DATA BLOCK =
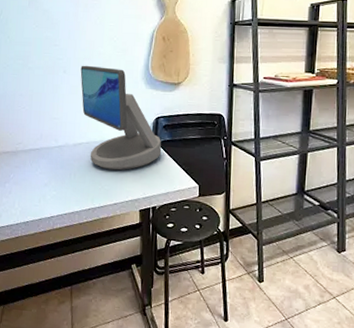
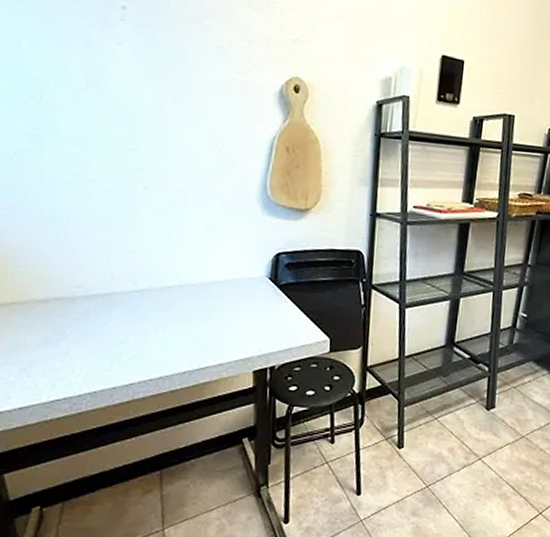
computer monitor: present [80,65,162,171] -> none [169,179,283,322]

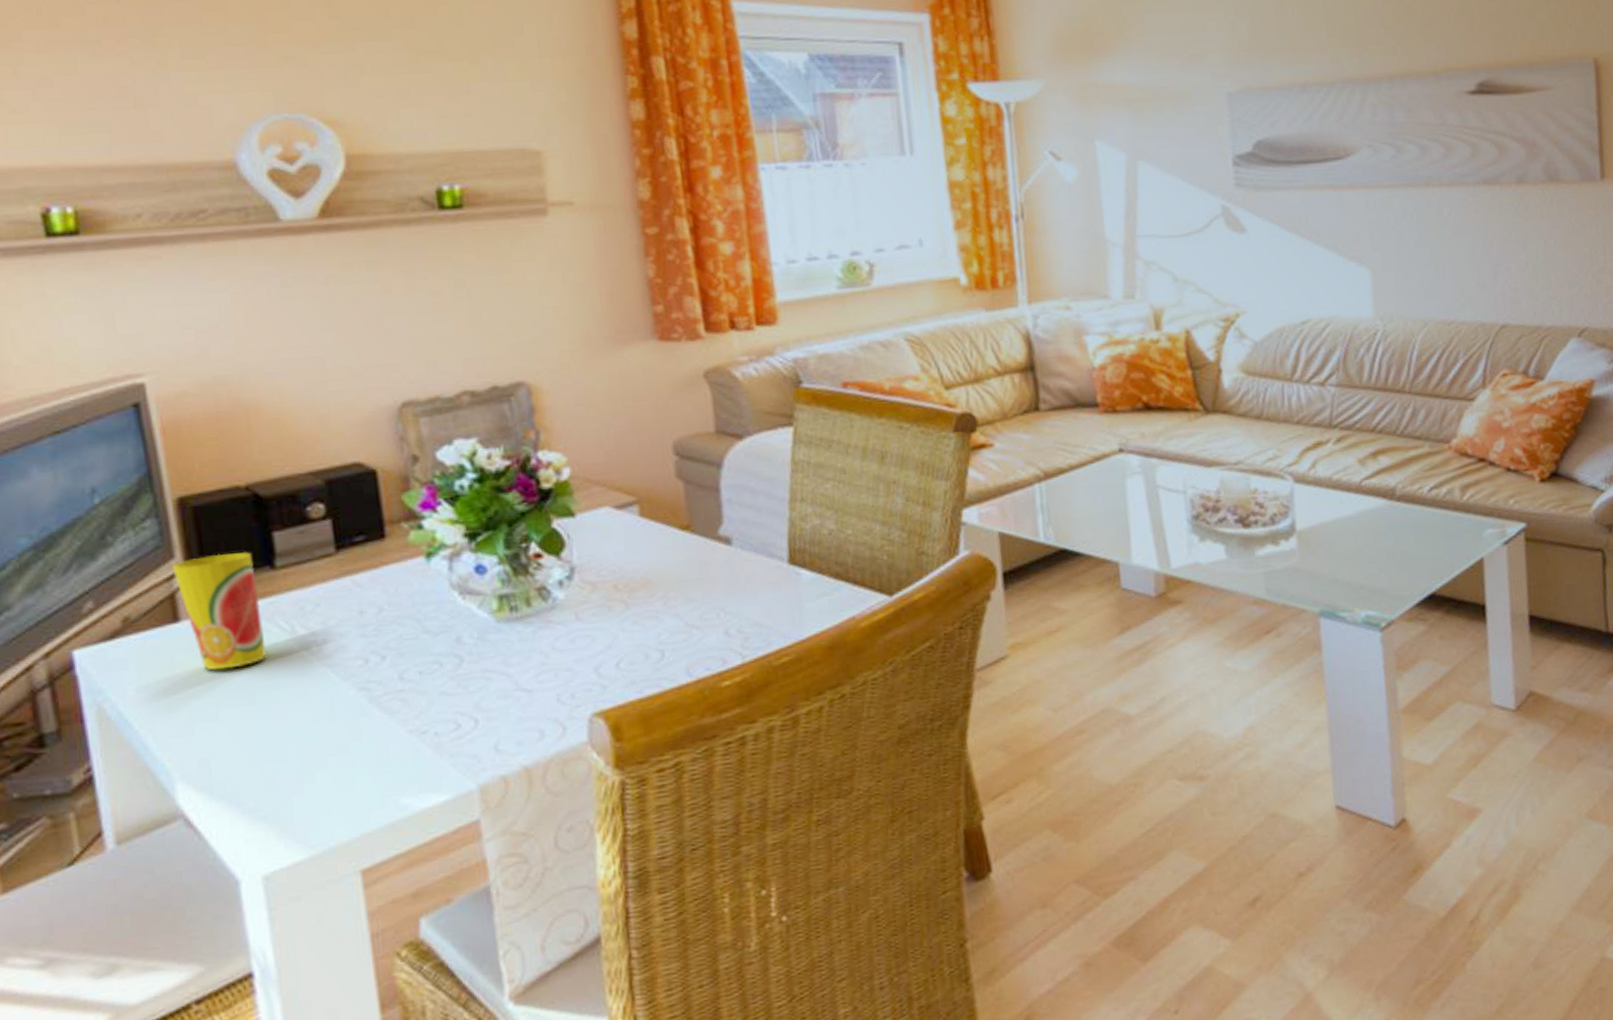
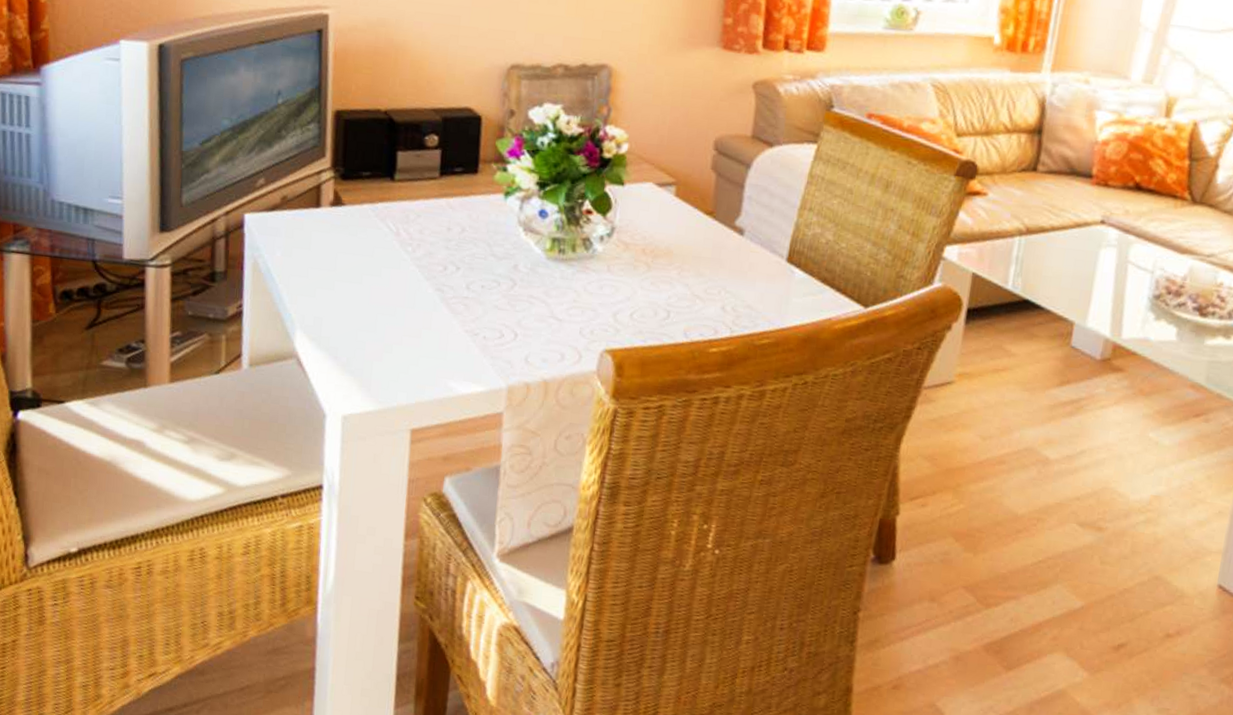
cup: present [172,552,267,670] -> none [322,160,380,252]

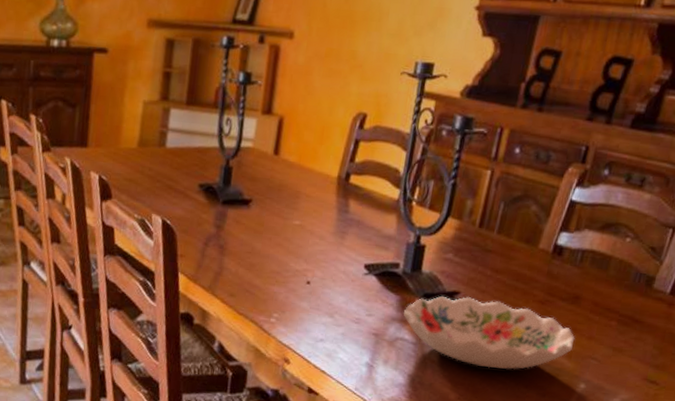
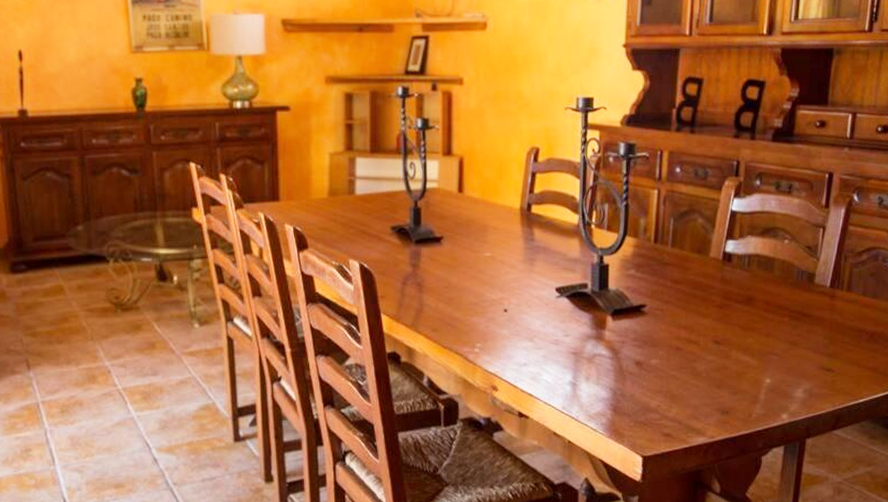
decorative bowl: present [403,295,575,370] -> none [597,309,755,374]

TASK DESCRIPTION =
Write the lines above out again exactly, excluding every picture.

SOLUTION FOR THIS EXERCISE =
computer monitor: present [80,65,162,171] -> none [169,179,283,322]

cup: present [172,552,267,670] -> none [322,160,380,252]

decorative bowl: present [403,295,575,370] -> none [597,309,755,374]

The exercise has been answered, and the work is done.